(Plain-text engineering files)
◇ ◇ ◇ ◇

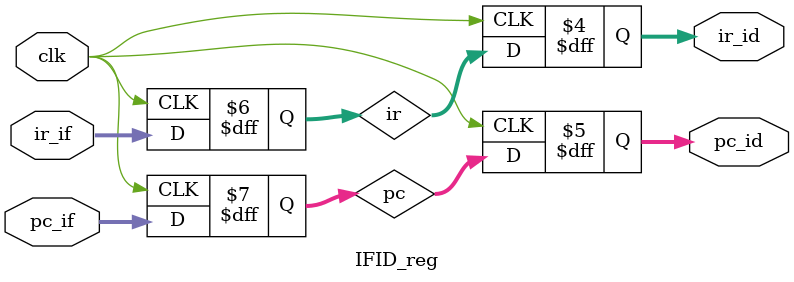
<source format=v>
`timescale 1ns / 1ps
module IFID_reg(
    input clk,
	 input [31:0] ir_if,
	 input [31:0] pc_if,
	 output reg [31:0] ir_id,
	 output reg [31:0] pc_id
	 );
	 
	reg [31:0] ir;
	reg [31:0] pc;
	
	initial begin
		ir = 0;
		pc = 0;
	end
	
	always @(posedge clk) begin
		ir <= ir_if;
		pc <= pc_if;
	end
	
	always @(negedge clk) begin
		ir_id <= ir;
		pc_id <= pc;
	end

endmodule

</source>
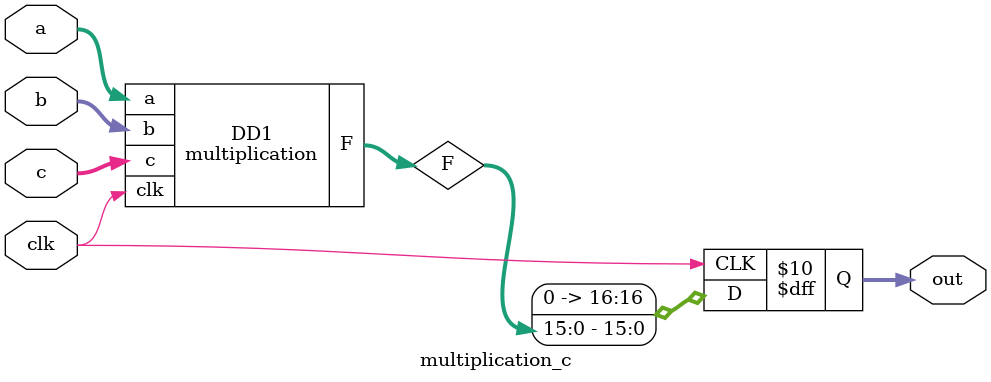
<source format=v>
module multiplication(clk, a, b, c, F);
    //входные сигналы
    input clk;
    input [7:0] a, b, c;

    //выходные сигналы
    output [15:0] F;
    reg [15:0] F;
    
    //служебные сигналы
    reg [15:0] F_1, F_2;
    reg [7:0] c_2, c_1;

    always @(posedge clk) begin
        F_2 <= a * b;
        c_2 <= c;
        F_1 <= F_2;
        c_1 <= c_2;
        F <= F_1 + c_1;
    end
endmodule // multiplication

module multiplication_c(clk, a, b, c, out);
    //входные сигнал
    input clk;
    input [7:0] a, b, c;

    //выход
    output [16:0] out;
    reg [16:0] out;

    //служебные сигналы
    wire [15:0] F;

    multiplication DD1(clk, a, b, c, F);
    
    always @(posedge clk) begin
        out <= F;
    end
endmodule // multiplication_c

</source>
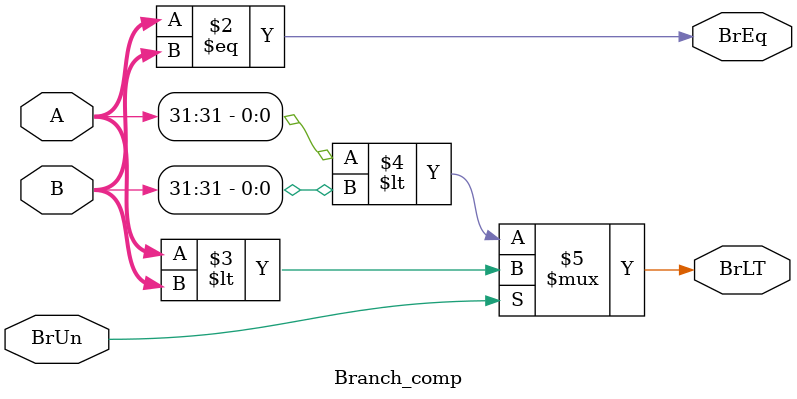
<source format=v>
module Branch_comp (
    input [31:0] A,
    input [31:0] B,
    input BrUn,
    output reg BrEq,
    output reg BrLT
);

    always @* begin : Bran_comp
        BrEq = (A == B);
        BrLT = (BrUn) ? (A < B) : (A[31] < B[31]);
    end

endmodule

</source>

◇ ◇ ◇ ◇

▸ **TASK STATEMENT**
Count lines above with the word "endmodule". Give the number only.

▸ **COMPLETED TASK**
4